_Given text_

Vitamin C: Finally for Real?

Vitamin C:  Finally for Real?

A few hundred years ago, medicine would adopt any new treatment that seemed like a good idea-no testing required.  Unfortunately, the treatments weren’t always (or often) effective or safe. Worse still, once doctors got set in their ways it took generations to convince them that bleeding and blistering patients did more harm than good.

In the last century, medicine began requiring solid evidence before adopting new treatments. And though no system is perfect, modern treatments are much safer and more effective as a result of this more deliberate process. But it does mean that new treatments take a long time to develop. And sometimes doctors are unfairly criticized as being closed-minded grumps rather than healthy skeptics.

Doctors have long been skeptical about the possible benefits of vitamin supplements. A great many people accept vitamin supplements as a cure-all, despite a lack of clear evidence to support this. Vitamin C supplementation, for instance, hasn’t been endorsed as a treatment for anything except severe  deficiency.  But that may be about to change.

Last week, the University of Kansas Medical Center reported on a study of 27 ovarian cancer patients who received IV vitamin C in addition to standard chemotherapy.  The trial suggested a boosted cancer-killing effect with the combination. Also, patients seemed to have fewer side effects than usual. The article appears in the February 5th edition of the journal Science Translational Medicine.

The study gives fascinating background on the lab experiments showing direct cancer-killing effects of vitamin C. It also references the previous failed vitamin C trials, and suggests that the failure may have stemmed from oral (rather than IV) dosing. It’s also interesting that the direct cancer-killing effect seems the result of direct oxidative damage, rather than the antioxidant effect most popular proponents of vitamin C endorse.

Keep in mind: this small study demonstrates the need for more testing. It isn’t yet time to start giving IV vitamin C along with standard chemotherapy for ovarian cancer. But I for one am intrigued, and will be anxiously following further developments.

_Listed records_
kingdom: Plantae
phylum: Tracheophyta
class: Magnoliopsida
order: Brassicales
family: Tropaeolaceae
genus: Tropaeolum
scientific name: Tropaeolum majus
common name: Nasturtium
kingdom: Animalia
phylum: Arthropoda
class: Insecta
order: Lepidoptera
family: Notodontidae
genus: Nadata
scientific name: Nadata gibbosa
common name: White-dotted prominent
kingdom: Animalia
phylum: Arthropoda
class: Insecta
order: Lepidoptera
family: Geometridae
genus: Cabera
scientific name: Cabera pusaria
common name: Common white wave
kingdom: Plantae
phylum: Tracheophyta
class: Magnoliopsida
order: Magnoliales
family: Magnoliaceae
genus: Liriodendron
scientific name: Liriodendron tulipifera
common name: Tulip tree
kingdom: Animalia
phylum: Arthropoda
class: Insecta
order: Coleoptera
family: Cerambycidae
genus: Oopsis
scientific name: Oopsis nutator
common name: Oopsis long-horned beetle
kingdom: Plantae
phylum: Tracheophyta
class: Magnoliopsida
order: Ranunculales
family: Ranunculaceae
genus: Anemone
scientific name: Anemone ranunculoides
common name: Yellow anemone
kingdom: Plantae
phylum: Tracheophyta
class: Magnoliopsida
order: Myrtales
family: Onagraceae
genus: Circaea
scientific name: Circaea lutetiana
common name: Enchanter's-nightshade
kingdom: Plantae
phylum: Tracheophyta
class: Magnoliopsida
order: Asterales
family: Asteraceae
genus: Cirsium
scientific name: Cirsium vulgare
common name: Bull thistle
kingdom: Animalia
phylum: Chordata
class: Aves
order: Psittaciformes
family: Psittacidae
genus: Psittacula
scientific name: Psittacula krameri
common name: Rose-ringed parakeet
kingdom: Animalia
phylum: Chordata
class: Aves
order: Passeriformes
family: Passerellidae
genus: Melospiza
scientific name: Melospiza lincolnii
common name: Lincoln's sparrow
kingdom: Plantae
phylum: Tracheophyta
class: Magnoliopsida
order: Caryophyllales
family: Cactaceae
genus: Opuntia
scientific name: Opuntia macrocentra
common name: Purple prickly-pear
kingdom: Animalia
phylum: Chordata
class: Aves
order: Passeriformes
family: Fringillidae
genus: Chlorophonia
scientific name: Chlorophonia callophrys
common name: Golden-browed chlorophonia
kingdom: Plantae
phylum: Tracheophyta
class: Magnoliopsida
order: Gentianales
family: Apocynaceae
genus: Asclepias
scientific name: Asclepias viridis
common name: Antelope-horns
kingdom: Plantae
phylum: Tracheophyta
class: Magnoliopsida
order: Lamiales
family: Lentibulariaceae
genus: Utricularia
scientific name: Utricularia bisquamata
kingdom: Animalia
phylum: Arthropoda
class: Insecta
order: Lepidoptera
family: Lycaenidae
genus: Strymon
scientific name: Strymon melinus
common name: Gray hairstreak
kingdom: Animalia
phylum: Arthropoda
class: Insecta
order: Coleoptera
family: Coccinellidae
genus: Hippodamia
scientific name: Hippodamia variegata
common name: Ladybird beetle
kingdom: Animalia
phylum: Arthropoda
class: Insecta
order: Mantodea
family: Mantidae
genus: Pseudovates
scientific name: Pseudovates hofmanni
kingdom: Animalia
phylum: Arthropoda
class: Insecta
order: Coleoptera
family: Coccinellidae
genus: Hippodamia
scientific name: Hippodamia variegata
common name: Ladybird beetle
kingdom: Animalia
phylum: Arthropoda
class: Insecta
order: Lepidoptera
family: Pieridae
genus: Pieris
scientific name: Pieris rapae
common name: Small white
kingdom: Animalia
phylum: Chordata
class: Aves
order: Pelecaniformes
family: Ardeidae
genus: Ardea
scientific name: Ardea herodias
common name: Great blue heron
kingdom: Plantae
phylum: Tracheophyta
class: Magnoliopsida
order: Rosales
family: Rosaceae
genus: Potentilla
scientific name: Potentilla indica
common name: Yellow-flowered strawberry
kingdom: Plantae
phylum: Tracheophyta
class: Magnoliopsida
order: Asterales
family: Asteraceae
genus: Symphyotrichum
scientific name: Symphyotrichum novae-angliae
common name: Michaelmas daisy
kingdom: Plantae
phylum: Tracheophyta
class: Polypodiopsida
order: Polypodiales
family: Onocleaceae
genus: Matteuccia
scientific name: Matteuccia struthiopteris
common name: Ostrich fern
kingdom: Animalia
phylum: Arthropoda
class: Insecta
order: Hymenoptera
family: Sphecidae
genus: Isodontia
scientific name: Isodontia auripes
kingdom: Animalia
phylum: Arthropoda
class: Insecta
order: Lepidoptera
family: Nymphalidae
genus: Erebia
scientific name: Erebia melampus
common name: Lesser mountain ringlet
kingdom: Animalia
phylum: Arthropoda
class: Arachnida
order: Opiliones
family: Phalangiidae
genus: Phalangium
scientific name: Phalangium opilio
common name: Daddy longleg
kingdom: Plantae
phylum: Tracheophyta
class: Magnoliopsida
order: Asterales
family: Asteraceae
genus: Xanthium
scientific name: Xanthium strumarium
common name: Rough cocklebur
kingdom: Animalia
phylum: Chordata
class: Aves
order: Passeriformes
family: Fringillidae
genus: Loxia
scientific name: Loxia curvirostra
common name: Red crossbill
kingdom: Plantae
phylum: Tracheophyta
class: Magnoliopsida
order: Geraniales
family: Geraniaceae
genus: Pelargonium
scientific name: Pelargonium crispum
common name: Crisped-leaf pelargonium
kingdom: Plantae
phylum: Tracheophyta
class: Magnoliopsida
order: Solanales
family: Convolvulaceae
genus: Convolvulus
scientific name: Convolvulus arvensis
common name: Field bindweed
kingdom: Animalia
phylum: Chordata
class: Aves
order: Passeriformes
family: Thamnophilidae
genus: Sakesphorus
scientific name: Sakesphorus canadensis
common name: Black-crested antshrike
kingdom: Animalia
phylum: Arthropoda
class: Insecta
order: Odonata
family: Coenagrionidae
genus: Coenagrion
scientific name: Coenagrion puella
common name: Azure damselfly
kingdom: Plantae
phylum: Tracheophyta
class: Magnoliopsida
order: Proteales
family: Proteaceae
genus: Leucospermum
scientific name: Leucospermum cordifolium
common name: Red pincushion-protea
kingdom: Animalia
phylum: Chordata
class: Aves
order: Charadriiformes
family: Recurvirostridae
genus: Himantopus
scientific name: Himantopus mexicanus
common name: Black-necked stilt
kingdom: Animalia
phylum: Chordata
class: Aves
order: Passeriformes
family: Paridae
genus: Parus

_Instructions_
1. Summarize the vitamin C article in two sentences.
2. List every treatment, or way of giving a treatment, that the vitamin C article mentions.
The rows can be set aside.

_List of solutions_
1. Although doctors have long been skeptical of vitamin supplements and vitamin C has not been endorsed for anything except severe deficiency, a University of Kansas Medical Center study of 27 ovarian cancer patients suggested that IV vitamin C added to standard chemotherapy boosted the cancer-killing effect and seemed to reduce side effects. The study suggests that earlier failed trials may have used oral rather than IV dosing, but it is small and shows the need for more testing before the combination is used.

2.
- Bleeding patients
- Blistering patients
- Vitamin supplements, including vitamin C supplementation
- IV vitamin C
- Oral vitamin C dosing
- Standard chemotherapy